Judgment affirmed. Felton, C. J., Bell, P. J., Hall, Deen and Whitman, JJ., concur. Eberhardt, Pannell and Quillian, JJ., concur specially.

PANNELL, Judge, concurring specially. I concur in the judgment of affirmance but disagree with the method used in reaching that result. The court properly passed upon the general grounds of the motion for new trial, but should have affirmed all the other enumerations of error because the judgment overruling the motion for new trial, unexcepted to as to these special grounds, is the law of the case.

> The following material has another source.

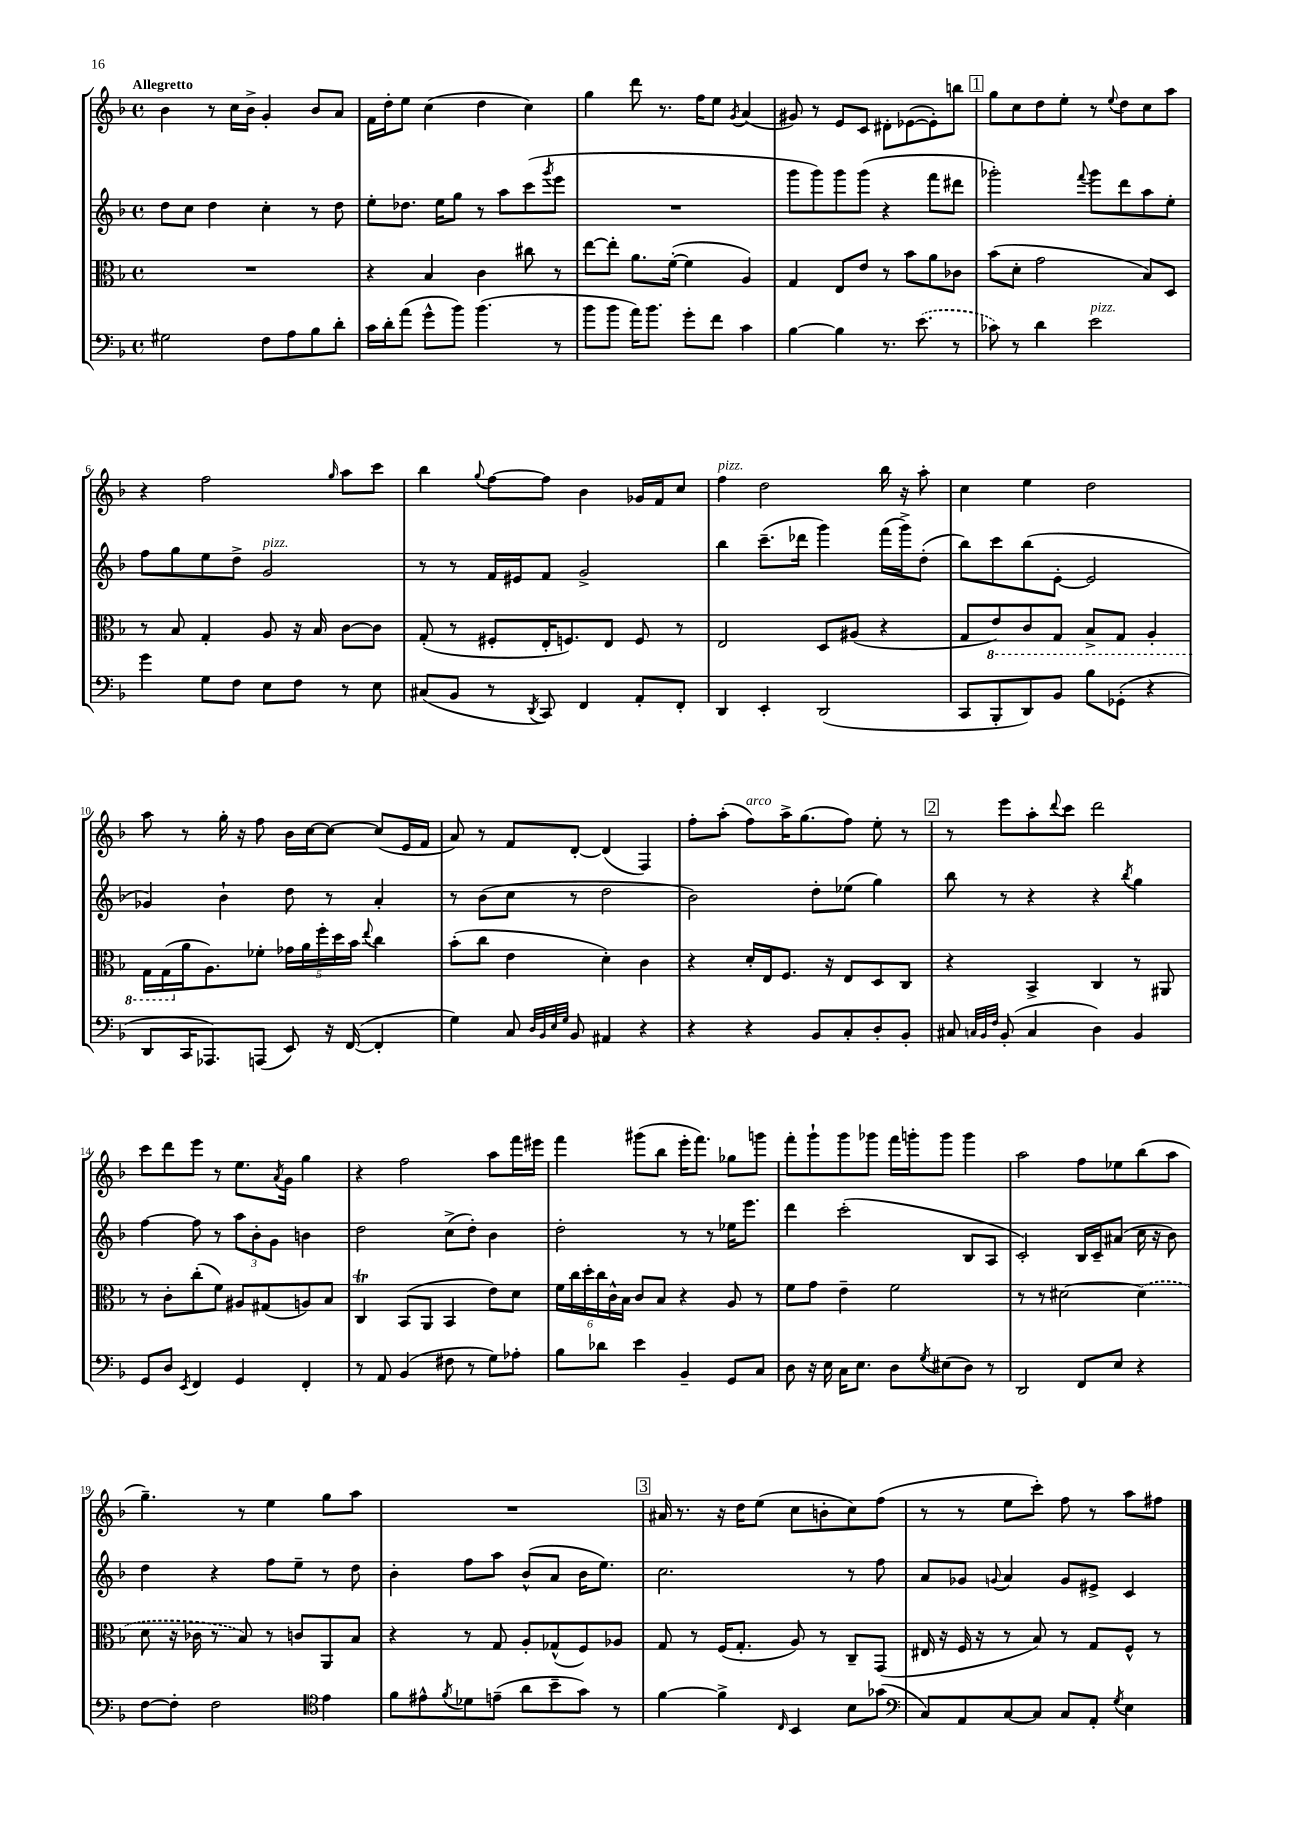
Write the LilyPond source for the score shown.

The only enumeration of error pertaining to the overruling of the motion for new trial is as follows: "1. The court erred in not sustaining the motion for a new trial, as amended, of plaintiffs-in-error in that the verdict and judgment rendered in this cause in favor of defendant-in-error is contrary to the evidence and is without evidence to support it; in that the said verdict and judgment is decidedly and strongly against the weight of the evidence; and in that the said verdict and judgment is contrary to law and to the principles of justice." The second enumeration contends: "The court erred in admitting into evidence" certain oral testimony. The third enumeration of error is that "[t]he court erred in giving in charge to the jury defendant-in-error's request to *499 charge number 2, over objections of the plaintiff-in-error," and sets forth the request to charge. The fourth enumeration of error complains that "[t]he court erred in giving in charge to the jury, over the objection of plaintiffs-in-error request to charge number 2, hereinabove set forth," setting out additional reasons for such error. Enumeration of error number 5 complained that "[t]he court erred in giving in charge to the jury, over objection of plaintiffs-in-error, defendant-in-error's request to charge number 3" in certain particulars set forth. There was no enumeration of error generally as to the overruling of the motion for new trial. The only reference to the overruling of the motion for new trial is contained in enumeration of error number 1 and that enumeration, by the express language of the appellant, is limited to the general grounds only.

I disagree with the judgment affirming on the special grounds of the motion for new trial for the same reasons given for my dissent in Dawson v. Garner, 119 Ga. App. 469. No other questions should be passed upon, as the other questions are controlled by the law of the case.

I am authorized to state that Judges Eberhardt and Quillian concur in this special concurrence.